Secondly, Xi’s doubling down on ‘zero-Covid’ is China’s signature response to the pandemic in contrast to most of the world’s acceptance of endemic Covid, trusting a vaccinated population will keep severe infection and mortalities at low rates. Attempting to eradicate Covid through the zero-Covid policy carries high costs, socially from the mass testing, strict quarantine rules and local lockdowns, and economically from the disruption to commerce and manufacturing lockdowns cause.

China’s Covid mortality rate is minuscule compared to other countries, but, until recently, so were its vaccination rates, especially among the vulnerable elderly. These are now officially up to 90% (share of the population that has been double jabbed). However, Sinovac, China’s inactivated-virus vaccine, does not reach the same level of effectiveness as the mRNA vaccines used in the West until three doses, which may explain the timing of Zeng’s announcement about Xi. China’s mRNA vaccine, ArCoV, is in trials.
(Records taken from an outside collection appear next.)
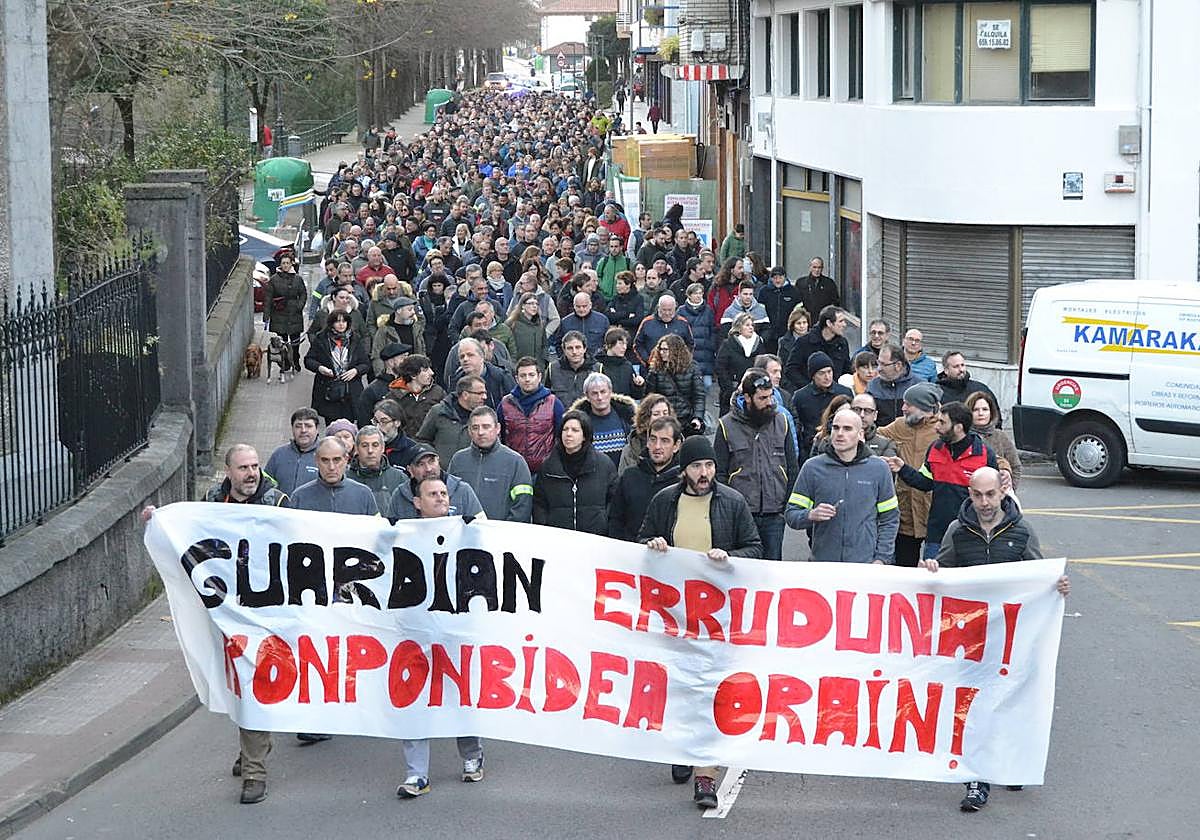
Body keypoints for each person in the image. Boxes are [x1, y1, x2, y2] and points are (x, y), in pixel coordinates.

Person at [919, 466, 1070, 813]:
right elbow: (944, 575)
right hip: (971, 641)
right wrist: (932, 572)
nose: (985, 502)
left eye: (991, 494)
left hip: (1011, 640)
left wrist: (1057, 586)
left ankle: (1010, 764)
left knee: (1008, 702)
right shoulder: (958, 531)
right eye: (977, 495)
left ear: (1003, 492)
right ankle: (977, 779)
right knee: (974, 709)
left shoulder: (1021, 531)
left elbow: (1039, 576)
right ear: (969, 494)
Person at [147, 444, 286, 804]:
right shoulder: (210, 503)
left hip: (264, 615)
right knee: (233, 684)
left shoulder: (278, 504)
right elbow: (183, 535)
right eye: (243, 467)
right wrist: (158, 521)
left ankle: (255, 770)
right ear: (229, 471)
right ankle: (254, 745)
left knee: (255, 685)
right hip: (222, 612)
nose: (252, 473)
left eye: (255, 466)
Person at [638, 435, 763, 808]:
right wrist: (653, 544)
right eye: (696, 466)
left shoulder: (733, 502)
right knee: (678, 687)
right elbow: (640, 540)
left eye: (708, 466)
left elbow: (755, 547)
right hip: (675, 614)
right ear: (684, 469)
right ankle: (682, 747)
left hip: (717, 617)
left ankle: (705, 778)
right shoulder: (665, 501)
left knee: (710, 689)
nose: (704, 473)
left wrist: (730, 557)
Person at [396, 473, 486, 799]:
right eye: (432, 494)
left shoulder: (466, 531)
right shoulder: (402, 536)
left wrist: (472, 531)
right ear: (417, 503)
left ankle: (472, 756)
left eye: (444, 493)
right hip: (416, 631)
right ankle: (416, 774)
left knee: (459, 695)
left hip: (454, 630)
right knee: (413, 699)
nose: (440, 498)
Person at [883, 400, 998, 560]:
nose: (936, 426)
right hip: (937, 536)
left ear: (958, 427)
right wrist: (903, 469)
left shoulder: (984, 455)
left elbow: (995, 497)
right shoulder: (935, 449)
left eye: (942, 422)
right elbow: (925, 482)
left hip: (972, 534)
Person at [785, 407, 899, 564]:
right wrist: (810, 515)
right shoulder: (812, 467)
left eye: (847, 429)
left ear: (860, 435)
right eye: (836, 428)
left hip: (865, 564)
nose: (840, 433)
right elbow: (791, 514)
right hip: (824, 563)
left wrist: (881, 558)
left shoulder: (879, 469)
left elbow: (890, 518)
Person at [715, 369, 799, 560]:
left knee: (772, 570)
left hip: (774, 514)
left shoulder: (782, 421)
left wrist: (785, 507)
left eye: (770, 396)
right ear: (747, 397)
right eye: (762, 398)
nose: (769, 402)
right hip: (742, 514)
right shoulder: (726, 426)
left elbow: (792, 467)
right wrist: (729, 509)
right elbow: (719, 474)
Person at [874, 382, 942, 567]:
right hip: (905, 513)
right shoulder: (900, 426)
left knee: (936, 571)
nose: (903, 408)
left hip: (934, 512)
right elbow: (874, 435)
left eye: (908, 404)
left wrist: (1003, 468)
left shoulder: (943, 428)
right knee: (904, 569)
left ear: (925, 408)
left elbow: (976, 447)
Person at [533, 410, 617, 534]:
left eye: (575, 430)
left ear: (584, 436)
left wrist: (605, 525)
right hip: (558, 539)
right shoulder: (548, 466)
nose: (569, 434)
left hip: (596, 539)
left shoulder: (604, 464)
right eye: (565, 429)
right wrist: (545, 527)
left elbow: (614, 500)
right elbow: (539, 503)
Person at [448, 406, 533, 522]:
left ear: (497, 428)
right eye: (475, 427)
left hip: (501, 535)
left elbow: (522, 505)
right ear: (469, 431)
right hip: (465, 534)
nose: (480, 432)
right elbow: (449, 498)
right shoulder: (458, 460)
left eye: (486, 427)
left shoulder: (515, 462)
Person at [609, 417, 682, 540]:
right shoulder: (629, 476)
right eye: (653, 440)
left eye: (664, 441)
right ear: (647, 442)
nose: (657, 446)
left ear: (676, 445)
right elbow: (615, 519)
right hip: (629, 552)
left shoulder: (683, 482)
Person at [499, 357, 564, 475]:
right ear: (516, 379)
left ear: (539, 377)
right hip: (513, 470)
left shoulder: (554, 403)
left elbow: (561, 436)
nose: (527, 379)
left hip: (545, 470)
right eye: (523, 376)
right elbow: (499, 436)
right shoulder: (505, 404)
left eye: (531, 375)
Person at [305, 311, 370, 425]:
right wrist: (320, 368)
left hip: (350, 391)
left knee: (348, 428)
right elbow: (309, 360)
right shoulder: (322, 339)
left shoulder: (355, 339)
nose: (341, 324)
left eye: (344, 321)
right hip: (329, 391)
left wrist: (356, 371)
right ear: (331, 323)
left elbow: (365, 363)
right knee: (332, 427)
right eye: (337, 321)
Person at [387, 445, 483, 520]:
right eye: (421, 464)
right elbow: (390, 535)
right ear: (410, 470)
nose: (428, 469)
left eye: (431, 461)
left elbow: (481, 527)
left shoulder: (463, 490)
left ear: (438, 461)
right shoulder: (400, 495)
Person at [291, 437, 379, 515]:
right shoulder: (299, 497)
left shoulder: (364, 494)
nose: (331, 467)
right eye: (325, 460)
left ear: (346, 460)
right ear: (316, 461)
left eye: (336, 460)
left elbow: (376, 530)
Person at [791, 351, 854, 459]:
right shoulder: (800, 397)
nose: (827, 376)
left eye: (829, 372)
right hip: (809, 449)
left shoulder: (844, 392)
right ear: (813, 376)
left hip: (839, 445)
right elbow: (797, 427)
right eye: (822, 373)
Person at [416, 374, 488, 466]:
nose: (484, 397)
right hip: (443, 475)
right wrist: (433, 459)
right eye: (480, 393)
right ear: (465, 395)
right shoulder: (439, 412)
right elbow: (422, 439)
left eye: (485, 393)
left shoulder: (485, 417)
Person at [644, 333, 706, 436]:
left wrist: (697, 417)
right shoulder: (655, 370)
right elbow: (649, 397)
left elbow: (699, 396)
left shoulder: (692, 368)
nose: (662, 352)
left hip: (686, 419)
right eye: (660, 349)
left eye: (665, 350)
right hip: (664, 419)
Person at [570, 371, 636, 467]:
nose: (600, 397)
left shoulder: (627, 416)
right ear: (587, 396)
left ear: (610, 392)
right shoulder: (579, 422)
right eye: (594, 393)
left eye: (603, 392)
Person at [783, 305, 851, 390]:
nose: (844, 325)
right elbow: (791, 370)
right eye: (841, 321)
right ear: (829, 323)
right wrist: (809, 388)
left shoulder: (842, 343)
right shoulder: (804, 342)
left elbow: (847, 370)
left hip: (834, 395)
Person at [346, 425, 408, 513]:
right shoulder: (345, 478)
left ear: (382, 448)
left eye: (375, 445)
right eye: (364, 445)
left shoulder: (399, 479)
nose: (370, 450)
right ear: (356, 449)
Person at [967, 390, 1022, 489]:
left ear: (991, 412)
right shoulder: (963, 436)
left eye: (985, 409)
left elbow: (1015, 466)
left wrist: (1008, 490)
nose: (980, 413)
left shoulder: (1000, 436)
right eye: (975, 410)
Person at [263, 250, 306, 373]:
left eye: (288, 263)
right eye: (283, 263)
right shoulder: (274, 280)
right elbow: (268, 298)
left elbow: (303, 293)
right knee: (282, 342)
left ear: (291, 264)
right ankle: (285, 362)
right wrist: (267, 316)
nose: (286, 265)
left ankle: (295, 359)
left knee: (295, 341)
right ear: (280, 265)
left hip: (294, 314)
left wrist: (299, 306)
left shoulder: (298, 279)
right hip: (279, 313)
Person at [714, 312, 765, 414]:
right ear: (739, 327)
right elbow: (720, 367)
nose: (751, 328)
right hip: (731, 390)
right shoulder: (728, 344)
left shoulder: (759, 344)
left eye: (752, 325)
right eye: (747, 325)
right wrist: (729, 387)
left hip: (753, 391)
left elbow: (762, 367)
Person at [264, 407, 320, 495]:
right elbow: (265, 485)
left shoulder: (326, 455)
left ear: (317, 429)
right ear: (292, 429)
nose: (303, 430)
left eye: (308, 426)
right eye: (298, 426)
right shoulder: (279, 454)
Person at [866, 343, 923, 427]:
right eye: (878, 363)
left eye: (884, 364)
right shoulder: (872, 386)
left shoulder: (918, 386)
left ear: (898, 365)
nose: (879, 368)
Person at [618, 393, 674, 474]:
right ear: (646, 418)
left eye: (665, 413)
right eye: (656, 414)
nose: (662, 417)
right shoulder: (631, 450)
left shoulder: (679, 444)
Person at [633, 293, 694, 366]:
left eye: (670, 310)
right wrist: (648, 361)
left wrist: (682, 361)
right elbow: (637, 345)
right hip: (651, 369)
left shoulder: (683, 323)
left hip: (677, 370)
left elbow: (690, 344)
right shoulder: (647, 322)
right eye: (664, 310)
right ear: (658, 308)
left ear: (675, 308)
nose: (667, 313)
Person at [357, 342, 411, 424]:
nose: (407, 362)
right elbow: (364, 422)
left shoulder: (411, 384)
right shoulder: (372, 390)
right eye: (403, 358)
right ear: (390, 362)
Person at [546, 330, 600, 408]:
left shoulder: (597, 369)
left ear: (584, 349)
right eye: (570, 348)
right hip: (561, 416)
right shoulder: (553, 369)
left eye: (578, 347)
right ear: (564, 350)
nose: (574, 352)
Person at [757, 266, 802, 355]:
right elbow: (760, 313)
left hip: (787, 333)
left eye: (780, 277)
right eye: (775, 278)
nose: (777, 280)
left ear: (785, 277)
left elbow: (798, 312)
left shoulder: (794, 291)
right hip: (769, 334)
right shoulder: (764, 291)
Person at [555, 290, 610, 357]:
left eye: (584, 306)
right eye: (578, 306)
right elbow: (558, 344)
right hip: (572, 362)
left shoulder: (602, 320)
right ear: (574, 306)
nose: (581, 309)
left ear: (590, 305)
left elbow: (608, 342)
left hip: (597, 361)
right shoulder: (565, 322)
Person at [506, 292, 549, 369]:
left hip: (538, 367)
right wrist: (512, 364)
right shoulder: (512, 323)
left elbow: (544, 345)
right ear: (523, 305)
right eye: (531, 303)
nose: (534, 306)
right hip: (519, 367)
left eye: (536, 304)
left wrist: (544, 362)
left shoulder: (540, 324)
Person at [598, 326, 643, 399]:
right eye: (621, 343)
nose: (624, 347)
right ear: (610, 344)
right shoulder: (598, 365)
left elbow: (636, 396)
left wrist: (638, 385)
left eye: (625, 344)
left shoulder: (627, 366)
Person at [850, 393, 898, 459]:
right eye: (857, 409)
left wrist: (863, 447)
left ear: (875, 415)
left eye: (868, 411)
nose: (862, 415)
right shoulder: (838, 438)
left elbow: (886, 468)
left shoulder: (887, 444)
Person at [777, 305, 811, 369]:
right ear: (792, 325)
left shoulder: (816, 339)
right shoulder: (783, 342)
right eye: (798, 323)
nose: (802, 326)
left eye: (804, 322)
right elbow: (782, 365)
However, it will reinforce speculation in the West that Beijing is preparing to drop its zero-Covid policy. That seems unlikely if only because Xi’s endorsement has made the policy a political imperative rather than an issue of public health.

The Party has also been using low Covid mortality and case rates as evidence that China’s political system is superior to liberal democracy, a key pillar of its argument for its legitimacy. It would take near-universal vaccination with an mRNA vaccine to reduce mortality and severe infection to sustain that narrative in place of zero Covid.

That is many, many months off. Cai Qi, the Beijing Party Secretary, recently said his city would uphold zero Covid for the next five years.

Arguing that vaccination levels and treatment capabilities have reached a level at which it was no longer necessary to eliminate the virus through zero Covid would also be challenging. The Party’s propagandists would need to find a uniquely Chinese spin on a policy widely adopted by other countries.

Minimising the economic damage of zero Covid is gaining policy attention, especially as headwinds increasingly batter the economy. Dynamic zero-Covid means eradicating new local outbreaks by removing infected cases to isolation centres. Lockdowns are becoming more targeted and quarantine periods shorter. The capital, for example, has managed to avoid the lengthy citywide lockdown that afflicted Shanghai from late March to early June.

However, zero-Covid will remain in place for at least the rest of this year, well into next, and, potentially, well beyond.